Work to complete:
a: In the .416 Rigby reloading article, what velocity did the 350-grain cast bullet load reach in the author's rifle?
b: Reproduce the part of the .416 Rigby article starting at "By Joe Berk" and ending at "quickly, I think.".
c: Carry on the .416 Rigby reloading article from the point where it stops.

Top of Page text

By Joe Berk
Make no mistake: Even a reduced load in the mighty .416 Rigby is a high-energy proposition. I use 350-grain cast bullets from the Montana Bullet Company, and my Lyman cast bullet reloading manual shows the accuracy load to be 45.0 grains of 5744 propellant. The reloading manual says that’s the lightest 5744 load with the 350-grain cast bullet, and that same manual says the load is good for 1779 fps. In my rifle, it was a full 100 fps faster, with a very tight standard deviation. A 350-grain bullet at 1877 fps is going to settle most discussions pretty quickly, I think.


The .416 Rigby was originally developed in 1911 by John Rigby and Sons, a British rifle manufacturer, as a cartridge designed for hunting dangerous game (you know, like cape buffalo, elephants, and other stray critters not likely to be encountered on this continent). But the cartridge is a cool one, and that was enough for me to buy the rifle. The factory load is a 400-jacketed bullet at 2,370 fps (with prices ranging from $170 to $270 per box of 20 rounds), and that’s good for anything that walks, breathes, or grows, probably including more than a few dinosaurs. Those are steep prices, working out to about $8.50 to $13.50 every time you pull the trigger. Me? I reload with cast bullets. It’s still not cheap to send lead downrange, but it’s way cheaper than shooting the factory stuff.


The Lyman manual is right; this is an accurate load. At least it was for me at 50 yards.

I then tried the Rigby at 100 yards. At 100 yards, my accuracy was poor, but that was me (not the rifle or the ammo). I had a difficult time finding and focusing on the front sight. It’s a function of age and the little front sight brass dot, and a pair of new glasses. I had a tough time seeing the front sight with my new specs; it kept blurring together with the black bullseye. The easy answer would be a scope, but the rifle is already heavy and maybe I’m too much of a purist; a scope on an elephant gun seems kind of silly. I have a scope on my .458 Ruger Model 77 and I like it, but the Rigby wearing a scope doesn’t go down well for me.

When I returned home I reloaded my spent .416 Rigby brass, grabbed my old glasses, and headed out to the West End Gun Club again. Things at 100 yards improved immediately. I fired the first three shots you see below using the lowest rear sight (the V, with no U-notch; it is fixed in the up position). I couldn’t see the bullet holes at 100 yards with the naked eye (hell, I could barely see the target), so I took a peek through my spotting scope and was pleasantly surprised.

That target looked good to me (and knowing I was going to photograph it for the blog I didn’t want to ruin it with additional shots). For those first three shots, though, I struggled to keep the front sight in focus and seated above the rear sight’s fixed V-notch. I decided to fold up the first blade, which is a little taller than the fixed V-notch. Seeing the front sight (and staying focused on it) in that first foldup blade’s U-notch is much easier, but the rear sight was taller. I expected the next shots to go high (which they did in a surprisingly big way…they were a good six inches above the bullseye). Two can play this game, I thought, so I walked downrange and put up a third target. I fired my remaining rounds while holding the top of the front sight about one bullseye diameter below my normal aim point (which is 6:00 on the bullseye). I guess you could call that Kentucky elevation.

Bottom of Page text
Top of Material supplied

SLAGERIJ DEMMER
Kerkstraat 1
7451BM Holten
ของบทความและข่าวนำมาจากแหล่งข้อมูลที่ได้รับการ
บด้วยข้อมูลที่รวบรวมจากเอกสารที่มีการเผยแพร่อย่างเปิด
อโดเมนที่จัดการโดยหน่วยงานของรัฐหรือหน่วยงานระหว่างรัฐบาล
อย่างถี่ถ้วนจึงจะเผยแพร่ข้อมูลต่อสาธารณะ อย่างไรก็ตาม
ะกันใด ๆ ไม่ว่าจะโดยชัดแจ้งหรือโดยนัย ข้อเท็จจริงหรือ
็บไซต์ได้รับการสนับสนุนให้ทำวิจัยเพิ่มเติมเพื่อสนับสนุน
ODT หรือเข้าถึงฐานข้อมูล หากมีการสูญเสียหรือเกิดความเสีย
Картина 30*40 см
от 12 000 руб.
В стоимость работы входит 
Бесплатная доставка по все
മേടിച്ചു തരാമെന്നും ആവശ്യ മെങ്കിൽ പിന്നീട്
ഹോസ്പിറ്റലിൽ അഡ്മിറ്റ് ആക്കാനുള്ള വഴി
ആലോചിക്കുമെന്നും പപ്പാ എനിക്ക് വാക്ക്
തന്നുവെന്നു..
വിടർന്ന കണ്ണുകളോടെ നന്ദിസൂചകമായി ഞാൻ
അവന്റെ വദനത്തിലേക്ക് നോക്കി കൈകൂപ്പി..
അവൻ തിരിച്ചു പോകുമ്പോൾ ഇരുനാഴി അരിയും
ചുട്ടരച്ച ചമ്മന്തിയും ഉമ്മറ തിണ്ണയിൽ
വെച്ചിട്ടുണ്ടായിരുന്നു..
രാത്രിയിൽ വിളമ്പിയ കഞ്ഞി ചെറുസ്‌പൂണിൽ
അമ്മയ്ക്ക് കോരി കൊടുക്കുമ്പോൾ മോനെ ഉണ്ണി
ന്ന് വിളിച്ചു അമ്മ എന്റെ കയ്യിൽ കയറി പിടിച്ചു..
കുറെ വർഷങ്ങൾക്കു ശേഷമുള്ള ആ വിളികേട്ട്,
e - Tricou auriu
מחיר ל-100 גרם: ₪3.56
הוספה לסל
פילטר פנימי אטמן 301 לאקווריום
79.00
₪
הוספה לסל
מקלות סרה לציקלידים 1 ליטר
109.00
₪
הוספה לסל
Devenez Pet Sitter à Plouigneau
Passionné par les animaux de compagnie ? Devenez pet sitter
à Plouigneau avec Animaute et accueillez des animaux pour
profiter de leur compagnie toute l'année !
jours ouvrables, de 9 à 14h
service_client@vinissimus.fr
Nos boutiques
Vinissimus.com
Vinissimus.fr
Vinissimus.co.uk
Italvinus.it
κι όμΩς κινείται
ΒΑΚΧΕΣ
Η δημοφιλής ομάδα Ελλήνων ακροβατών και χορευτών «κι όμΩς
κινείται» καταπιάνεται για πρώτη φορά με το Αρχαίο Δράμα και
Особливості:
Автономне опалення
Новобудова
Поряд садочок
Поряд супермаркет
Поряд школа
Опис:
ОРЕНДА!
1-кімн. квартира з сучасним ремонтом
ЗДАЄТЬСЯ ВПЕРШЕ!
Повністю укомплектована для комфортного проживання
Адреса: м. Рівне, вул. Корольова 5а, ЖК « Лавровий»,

Bottom of Material supplied

Answers by task:
a: 1877 fps

b:
By Joe Berk
Make no mistake: Even a reduced load in the mighty .416 Rigby is a high-energy proposition. I use 350-grain cast bullets from the Montana Bullet Company, and my Lyman cast bullet reloading manual shows the accuracy load to be 45.0 grains of 5744 propellant. The reloading manual says that’s the lightest 5744 load with the 350-grain cast bullet, and that same manual says the load is good for 1779 fps. In my rifle, it was a full 100 fps faster, with a very tight standard deviation. A 350-grain bullet at 1877 fps is going to settle most discussions pretty quickly, I think.

c:
The results were not bad. What I really need (maybe) is a taller front sight, and I’m casting about to try to find one of those. I have a call into the Williams Gun Sight company; maybe they will have something that will work. The reason I said maybe, though, is that several years ago with this rifle and the same load, the sights were spot on for me at both 50 and 100 yards. It could be that I was simply a better shot several years ago. I’ll try it again before I replace the front sight.

Here are two more photos of the Rigby, showing its beautiful and highly-figured Circassian walnut stock. This rifle was a real find. It’s one I’ll never sell.


I named my .416 rifle Eleanor (get it? Eleanor Rigby?). It’s the only gun I’ve ever owned that I named. I bought the rifle for well under what it’s worth off the used gun rack at Turner’s in West Covina (a locale with demographics more in tune with bangers and black plastic 9mm pistols). I paid a thousand bucks for Eleanor; these rifles typically go for around $2500 when they show up on the used gun market. There are a couple on Gunbroker.com right now; one is listed at $3,000 and the other at $7,000 (hope springs eternal, I guess). Ruger quit making these a couple of decades ago because they were too expensive to manufacture, making the small number they did manufacture instantly collectible.
I want to use this rifle with open sights on my next pig hunt. That would be challenging on several fronts:
-
-
- I want to try for a Russian boar (instead of the more plentiful Ossabaw hogs I previously shot).
- I want to use open sights (instead of the scoped rifles I previously used).
- I’ll have to lug this anchor-weight firearm up and down in the Arizona hills where I hunt (instead of the lighter rifles I used on my prior hunts).
-
It should be fun. Stay tuned. You’ll get to read about it here.
Join our Facebook ExNotes page!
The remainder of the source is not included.